FIG. 39 is a flowchart showing the processing of the bottom layer of the equivalence replacement optimization unit 16;

FIG. 40 is a flowchart showing the processing of the bottom layer of the equivalence replacement optimization unit 16;

FIG. 41 is a flowchart showing the processing of the bottom layer of the equivalence replacement optimization unit 16;

FIG. 42 is a flowchart showing the processing of the middle layer of the equivalence replacement optimization unit 16; and

FIGS. 43A, 43B, and 43C show concepts of the equivalence union calculation.

DESCRIPTION OF THE PREFERRED EMBODIMENT(S)

1. Introduction

Here, definitions, features, and terms of the main concepts of the present invention are explained. Also explained are a new type of data flow information called "equivalent expression sets", date flow equations for calculating the equivalent expression sets, iterative algorithms for solving the data flow equations, and optimizations using the equivalent expression sets.

1.1. Concepts Used in Program System of Present Embodiment

<Intermediate Instruction>

There are several types of intermediate instructions, as stated in the description of the background art. For ease of understanding, this specification will refer to a three-address format that is the most common type. However, it should be remembered that the methods of the present invention may also be applied to other kinds of intermediate instructions. The formats of the intermediate instructions are as follows.

(1) Assignment Intermediate Instructions "a=b"

In this format, a is a variable or an indirect calculation expression, and b is variable, a constant, a monadic operator, or binary operator. These operators comply to the rules of C language. Examples of this format are intermediate instructions s1 and s17 in FIG. 11.

(2) Conditional Branch Intermediate Instructions

These intermediate instructions have a format given as "if (conditional expression) goto (branch label)". The conditional expression must comply to the rules of C language. Examples of this format are intermediate instruction s8 and s39 in FIG. 11.

(3) Unconditional Branch Intermediate Instructions

These intermediate instructions have a format given as "goto (branch label)". An example of this format is intermediate instruction s24 in FIG. 11.

(4) Function (Subroutine) Call Intermediate Instructions

These intermediate instructions have a format given as "function name (real argument list)". An example of this format is intermediate instruction s20 in FIG. 11.

(5) Labels

These intermediate instructions are used to express specific positions within the intermediate program. Examples of labels are L1, L2, and L3 in FIG. 11.

<Expressions>

In the 1996 edition of JIS Handbook No. 58 Information Processing--Terminology, Codes, Data Codes, an "expression" is defined as a "language element that calculates a value from one or more operands". In this specification, the term "expression" is defined as a language element such as a variable, constant, monadic expression, or binomial. Out of the monadic expressions, expressions of the format "*(variable)", which use an indirect operator "*" as in C language, are called indirect calculation expressions. Note that the variable used in "*(variable)" format is called a pointer variable.

- _Written instruction 1_: Print the lines of the listing below that run from the line containing "Number of yellow sock shoes visible: 13" up to and including the line containing "Count of shoes: 12", without changing anything in them.

- _Dataset extract_:
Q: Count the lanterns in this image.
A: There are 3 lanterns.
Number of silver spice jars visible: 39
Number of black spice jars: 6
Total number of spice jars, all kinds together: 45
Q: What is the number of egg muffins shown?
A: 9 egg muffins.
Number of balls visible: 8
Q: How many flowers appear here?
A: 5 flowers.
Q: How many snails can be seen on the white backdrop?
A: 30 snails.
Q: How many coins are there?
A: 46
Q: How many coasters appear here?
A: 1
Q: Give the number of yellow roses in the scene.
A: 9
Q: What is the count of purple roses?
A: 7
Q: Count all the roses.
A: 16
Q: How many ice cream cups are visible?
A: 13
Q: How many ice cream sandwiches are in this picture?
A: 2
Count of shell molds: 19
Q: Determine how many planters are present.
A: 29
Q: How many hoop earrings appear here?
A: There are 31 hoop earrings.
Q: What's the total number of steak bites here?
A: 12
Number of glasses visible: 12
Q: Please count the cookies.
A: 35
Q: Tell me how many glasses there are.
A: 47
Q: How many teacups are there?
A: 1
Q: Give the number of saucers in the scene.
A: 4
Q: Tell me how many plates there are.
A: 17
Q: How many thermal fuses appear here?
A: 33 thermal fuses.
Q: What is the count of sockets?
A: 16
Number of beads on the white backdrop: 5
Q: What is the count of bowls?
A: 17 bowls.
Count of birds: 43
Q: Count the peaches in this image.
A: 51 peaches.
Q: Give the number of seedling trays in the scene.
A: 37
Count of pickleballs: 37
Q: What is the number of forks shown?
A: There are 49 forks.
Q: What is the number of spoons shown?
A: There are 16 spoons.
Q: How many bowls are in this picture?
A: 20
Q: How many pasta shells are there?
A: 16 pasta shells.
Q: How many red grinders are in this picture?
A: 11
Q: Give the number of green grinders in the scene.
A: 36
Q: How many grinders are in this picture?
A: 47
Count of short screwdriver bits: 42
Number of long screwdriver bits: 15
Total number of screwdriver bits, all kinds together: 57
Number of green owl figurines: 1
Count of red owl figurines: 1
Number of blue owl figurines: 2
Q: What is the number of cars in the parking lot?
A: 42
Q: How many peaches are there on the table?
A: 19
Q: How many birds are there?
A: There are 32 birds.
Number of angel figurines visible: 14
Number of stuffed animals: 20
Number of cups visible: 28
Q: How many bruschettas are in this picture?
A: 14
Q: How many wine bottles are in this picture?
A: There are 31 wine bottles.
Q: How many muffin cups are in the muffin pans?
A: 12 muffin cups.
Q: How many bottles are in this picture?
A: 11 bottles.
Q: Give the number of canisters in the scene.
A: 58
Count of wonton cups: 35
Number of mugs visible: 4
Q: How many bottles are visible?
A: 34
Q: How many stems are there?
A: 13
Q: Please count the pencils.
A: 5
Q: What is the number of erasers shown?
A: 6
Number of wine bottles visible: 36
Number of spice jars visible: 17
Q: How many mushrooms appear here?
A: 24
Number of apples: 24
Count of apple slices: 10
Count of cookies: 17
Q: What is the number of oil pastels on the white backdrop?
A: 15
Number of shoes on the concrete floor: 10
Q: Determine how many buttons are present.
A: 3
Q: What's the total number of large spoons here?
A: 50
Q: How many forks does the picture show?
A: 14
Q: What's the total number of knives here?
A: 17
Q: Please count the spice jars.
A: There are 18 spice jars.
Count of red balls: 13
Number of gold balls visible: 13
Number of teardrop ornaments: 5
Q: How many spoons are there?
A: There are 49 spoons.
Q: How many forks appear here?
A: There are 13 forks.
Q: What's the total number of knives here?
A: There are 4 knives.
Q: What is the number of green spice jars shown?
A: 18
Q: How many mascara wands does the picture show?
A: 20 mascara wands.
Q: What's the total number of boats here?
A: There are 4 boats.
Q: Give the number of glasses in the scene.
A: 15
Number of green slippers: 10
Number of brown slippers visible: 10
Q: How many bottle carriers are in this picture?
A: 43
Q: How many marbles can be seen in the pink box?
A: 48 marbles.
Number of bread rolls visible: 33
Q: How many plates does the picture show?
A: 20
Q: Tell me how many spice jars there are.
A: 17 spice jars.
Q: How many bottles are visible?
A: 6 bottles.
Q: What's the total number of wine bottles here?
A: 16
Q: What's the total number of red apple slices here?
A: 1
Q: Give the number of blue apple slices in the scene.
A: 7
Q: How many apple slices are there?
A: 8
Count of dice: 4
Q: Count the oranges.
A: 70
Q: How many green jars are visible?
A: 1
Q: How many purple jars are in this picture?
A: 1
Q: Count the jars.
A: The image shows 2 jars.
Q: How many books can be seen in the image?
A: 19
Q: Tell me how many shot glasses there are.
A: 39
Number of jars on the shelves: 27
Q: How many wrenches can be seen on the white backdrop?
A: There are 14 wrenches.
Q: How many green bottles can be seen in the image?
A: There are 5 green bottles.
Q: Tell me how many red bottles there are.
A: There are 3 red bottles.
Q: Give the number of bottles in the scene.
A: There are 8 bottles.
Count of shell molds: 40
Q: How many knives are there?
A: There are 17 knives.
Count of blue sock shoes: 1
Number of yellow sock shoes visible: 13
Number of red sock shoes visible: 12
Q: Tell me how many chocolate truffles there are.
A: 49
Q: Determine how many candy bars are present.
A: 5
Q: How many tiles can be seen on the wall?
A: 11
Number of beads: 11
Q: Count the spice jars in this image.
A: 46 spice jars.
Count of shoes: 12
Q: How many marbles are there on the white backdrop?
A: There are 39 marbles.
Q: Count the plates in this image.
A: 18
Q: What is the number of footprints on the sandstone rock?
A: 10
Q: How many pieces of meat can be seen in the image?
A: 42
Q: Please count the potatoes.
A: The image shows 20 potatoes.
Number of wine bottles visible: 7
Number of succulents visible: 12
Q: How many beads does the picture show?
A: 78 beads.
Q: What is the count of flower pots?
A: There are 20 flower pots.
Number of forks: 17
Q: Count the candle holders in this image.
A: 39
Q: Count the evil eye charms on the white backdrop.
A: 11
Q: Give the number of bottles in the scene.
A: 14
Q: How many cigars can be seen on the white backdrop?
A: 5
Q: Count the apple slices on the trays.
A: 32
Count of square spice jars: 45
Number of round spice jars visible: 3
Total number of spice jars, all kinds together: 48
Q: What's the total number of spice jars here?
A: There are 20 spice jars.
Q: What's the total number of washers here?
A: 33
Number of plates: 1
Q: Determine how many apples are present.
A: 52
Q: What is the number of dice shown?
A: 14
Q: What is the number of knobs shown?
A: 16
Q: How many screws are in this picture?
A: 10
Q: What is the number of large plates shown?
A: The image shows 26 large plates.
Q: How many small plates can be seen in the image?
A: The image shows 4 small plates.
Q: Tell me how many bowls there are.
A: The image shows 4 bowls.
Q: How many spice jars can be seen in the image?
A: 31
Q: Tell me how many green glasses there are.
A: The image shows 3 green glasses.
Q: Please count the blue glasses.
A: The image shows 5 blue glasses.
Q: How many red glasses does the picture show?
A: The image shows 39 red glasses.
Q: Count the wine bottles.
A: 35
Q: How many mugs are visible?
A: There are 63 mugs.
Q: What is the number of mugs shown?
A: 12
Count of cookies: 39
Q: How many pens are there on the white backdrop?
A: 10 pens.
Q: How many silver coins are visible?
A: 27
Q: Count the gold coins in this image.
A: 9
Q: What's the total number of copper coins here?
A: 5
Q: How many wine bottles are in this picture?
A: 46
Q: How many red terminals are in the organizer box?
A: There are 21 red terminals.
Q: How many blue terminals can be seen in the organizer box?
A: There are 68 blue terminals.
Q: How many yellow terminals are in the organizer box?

- _Written instruction 2_: From the passage on intermediate instructions above, output the words from "FIG. 40 is a" up to and including "equivalence union calculation.", copied word for word.

- _Right answer 1_:
Number of yellow sock shoes visible: 13
Number of red sock shoes visible: 12
Q: Tell me how many chocolate truffles there are.
A: 49
Q: Determine how many candy bars are present.
A: 5
Q: How many tiles can be seen on the wall?
A: 11
Number of beads: 11
Q: Count the spice jars in this image.
A: 46 spice jars.
Count of shoes: 12

- _Right answer 2_:
FIG. 40 is a flowchart showing the processing of the bottom layer of the equivalence replacement optimization unit 16;

FIG. 41 is a flowchart showing the processing of the bottom layer of the equivalence replacement optimization unit 16;

FIG. 42 is a flowchart showing the processing of the middle layer of the equivalence replacement optimization unit 16; and

FIGS. 43A, 43B, and 43C show concepts of the equivalence union calculation.